We want to be able to use both the dynamic microphone and the carbon microphone. We could build separate amplifiers for each and switch back and forth, but it would be more convenient to be able to use either one (or both) with no changes to the circuit.

Since Kirchhoff's Current Law must hold true at the negative input/virtual ground, if more than one current source is connected to it, the output voltage must be proportional to the sum of the currents. Consider the following circuit:

  1. Show in your report that the output is a weighted sum of its inputs, in other words:

    \[ v_{out} = - \left( \frac{R_F}{R_1}v_1 + \frac{R_F}{R_2}v_2 \right) \]

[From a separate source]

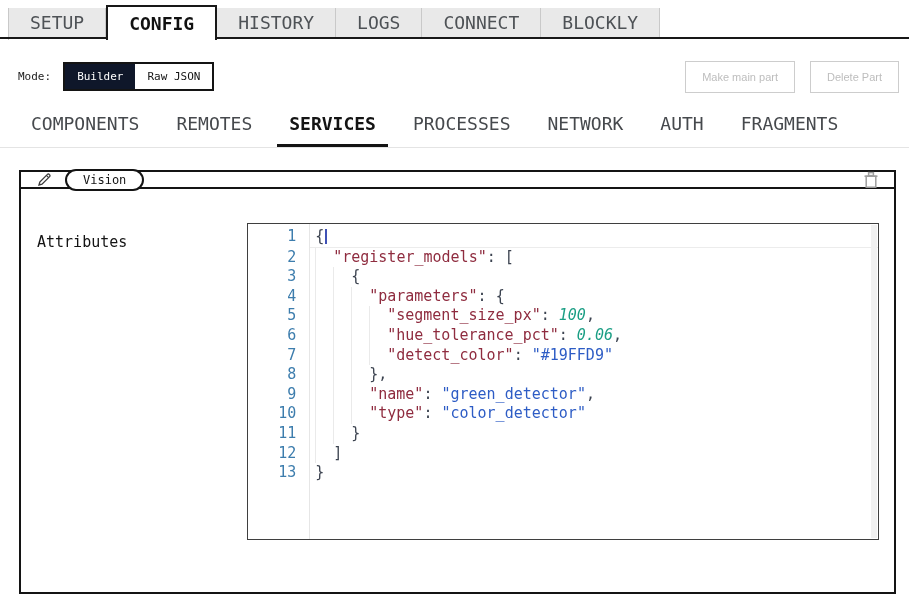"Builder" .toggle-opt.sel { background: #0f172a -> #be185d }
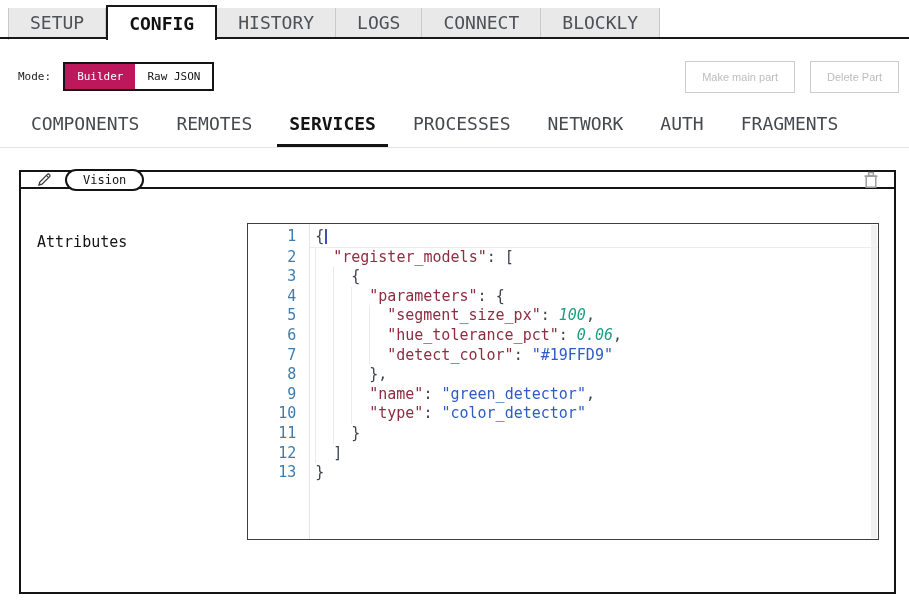"Make main part" .ghost-btn { font-family: Liberation Sans, sans-serif -> Liberation Mono, monospace }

    We can use this circuit as a mixer to amplify both the dynamic microphone output and the carbon microphone output by the appropriate amount, and then combine them into a single signal.

  2. First construct the carbon microphone interface.

    Note

    The carbon microphone is a resistive, or passive transducer. This means that it doesn't convert acoustical energy to electrical energy directly, but instead the acoustical energy varies some electrical parameter (i.e., resistance). In order to interpret this change in resistance, the transducer needs to be powered by an external source which then produces a voltage output corresponding to the change in resistance. We do this by powering the carbon microphone with a voltage source in series with a large resistor (i.e., creating a voltage divider circuit).

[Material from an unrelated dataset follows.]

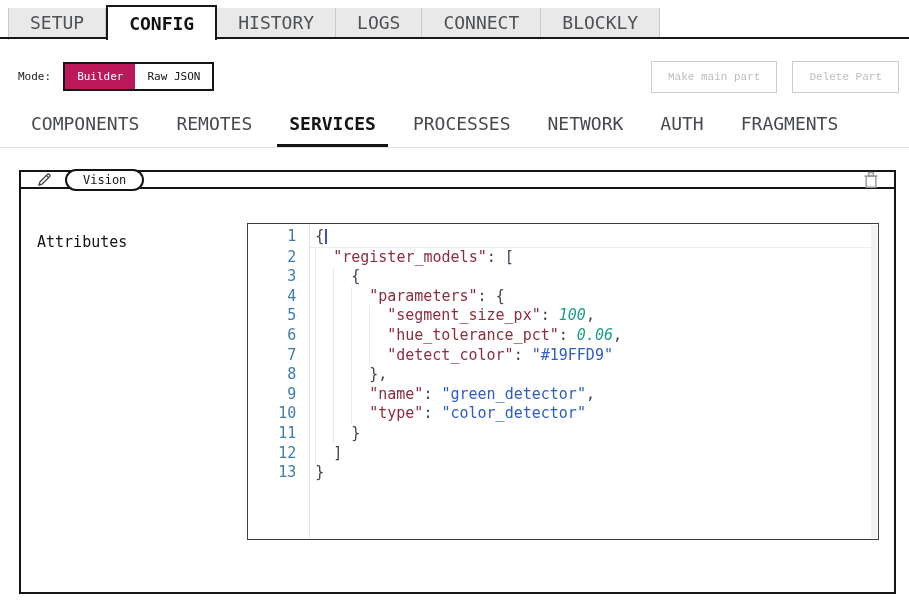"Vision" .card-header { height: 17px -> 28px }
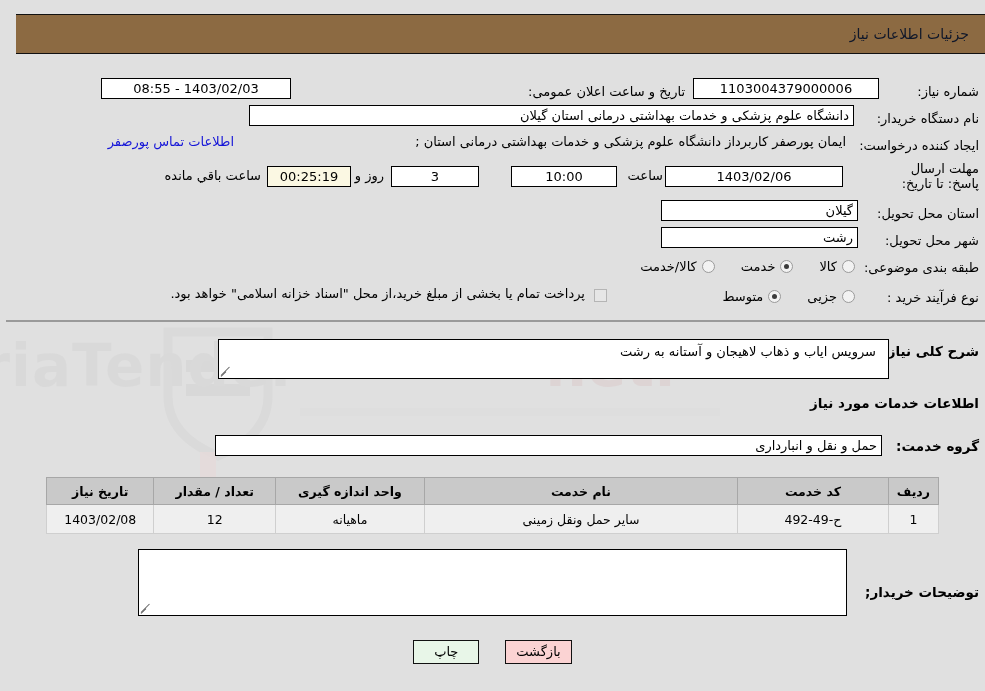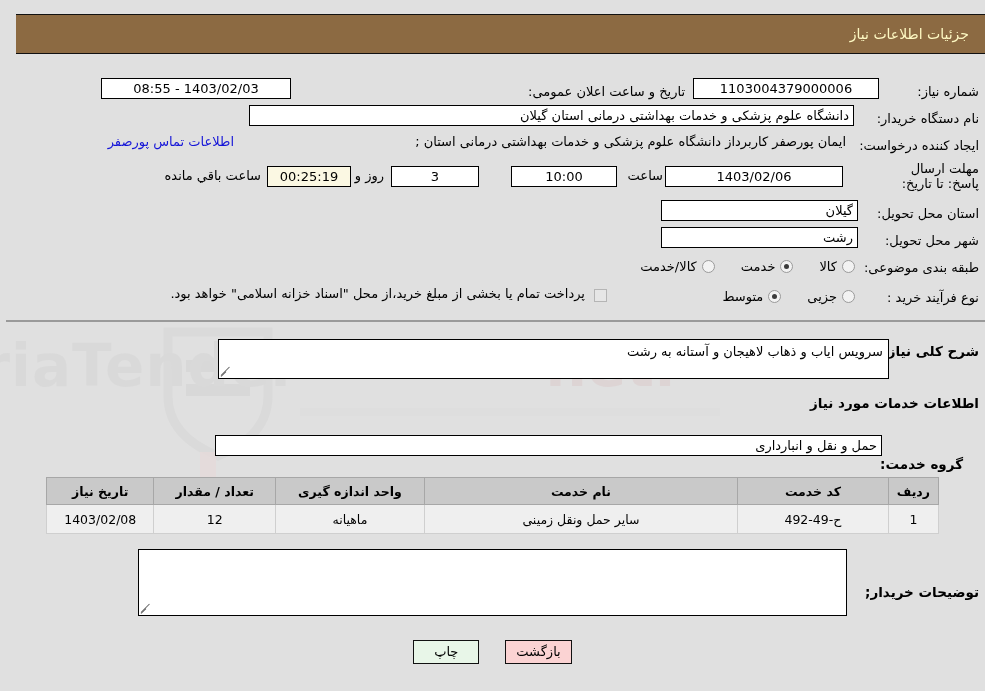"جزئیات اطلاعات نیاز" .titlebar .ttl { color: #fef9c3 -> #0f172a }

    The following circuit should do nicely. Wire this circuit to the right of your dynamic microphone amplifier, and we will connect the two in a couple of steps. (The carbon microphone is pins 12 and 13 on the interface connector. There is a ground on pin 14).

  3. Plug the handset into J1-7. Speak into the handset microphone and verify that the above circuit works. Speak in the same normal voice you used for the dynamic microphone and measure the peak-to-peak amplitude of the signal.

  4. We need to get rid of the pesky DC offset in the carbon microphone output. On the scope we can do this by switching to the AC position. Or instead, we can put a capacitor in series with the input. Putting it all together gives us the following circuit:

  5. Compute the value of \(R_2\) required to give an output of \(1V_{ pp }\). Put together your two subcircuits and create the above circuit.

  6. Speak into each microphone and verify that \(v_{out}\) is about \(1 V_{ pp }\) in each case.

  7. Since the op-amp can drive a 100Ω resistance to more than our standard voltage level, and since the handset earpiece resistance is greater than 100Ω, we should be able to drive it from the op-amp output. Connect one side of the earpiece (Pin 11 on the interface board) to ground (Pin 14). Connect the other side (Pin 10) to \(v_{out}\). Have your lab partner speak into the dynamic microphone while you hold the handset to your ear and speak into its microphone. Verify that both voices are audible simultaneously.

    Caution

    Do not dissemble this circuit. We will use it in subsequent labs.